Dear Pavel and Oliverio,
In our group we have had recent discussion about this issue, and I
second Pavel's suggestion to introduce such a confidence measure.
When interpreting cryo-EM (but also X-ray crystallography) maps with
models, we often face the problem that we have complete models (thanks
to Alphafold) but incomplete density. Most often the lack of density is
due to conformational flexibility. So the question is what to do with
those parts that lack map support? Some favor the option not to model
these parts. However, usually we are pretty certain that these parts are
present, but too flexible to be observed. So I personally think that
structural models should be deposited as complete as possible.
Having such a confidence measure would facilitate the interpretation of
our structural models, also because it seems that not many actually open
the associated deposited maps/densities when interpreting deposited
structures.
Best wishes,
Tim
On 2025-03-04 00:27, Pavel Afonine wrote:
Greetings,
It's hard to disagree with this! Resolution, occupancies, and B
factors only indirectly suggest what's visible and what isn't — and
they can be especially difficult to interpret correctly for
non-specialists. Perhaps a local confidence measure — similar to pLDDT
for predicted models — could address this by condensing into a single
number everything we know about the model quality and how well it fits
the data, computed per atom or per residue.
All the best,
Pavel
On Mon, Mar 3, 2025 at 7:21 AM Italo Carugo Oliviero
<olivieroitalo.car...@unipv.it> wrote:
A brief reflection on IDPs
Increasingly, people with a computer science background are
analyzing the data deposited in the Protein Data Bank. In the case
of conformation disorder analyses, they consider residues that are
explicitly stated to be disordered (the old REMAR 465 records).
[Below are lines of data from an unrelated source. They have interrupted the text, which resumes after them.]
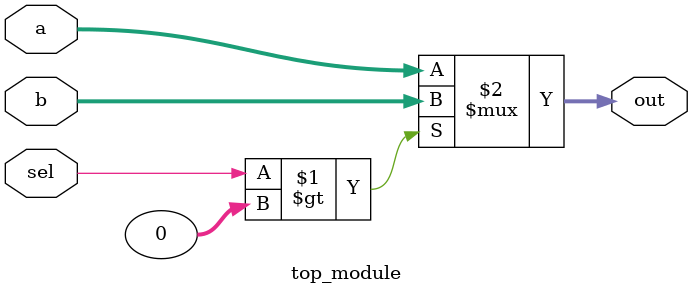
<source format=v>
module top_module( 

                input [99:0] a, b,

                input sel,

                output [99:0] out);

assign out[99:0] = sel>0 ? b[99:0]:a[99:0];
endmodule
</source>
This is not quite correct as there are two problems.
- The first is that some crystallographers consider “visible,” and
deposit their coordinates, even amino acids that have
stratospheric B-factors, so large as to indicate that those amino
acids are definitely “invisible” in electronic density maps.
- The second problem has to do with crystallographic resolution.
The amount of “invisible” amino acids increases as the
crystallographic resolution decreases. At low resolution, electron
density maps are often not very detailed, and some parts of them
cannot be interpreted. But this does not mean that the amino acids
found there are definitely “invisible.” It simply means that
resolution might be insufficient.
Editors and reviewers may find it useful to keep these
considerations in mind when evaluating articles on conformational
disorder submitted by scientists that lack a structural
biologybackground. Or is there something else that can be done?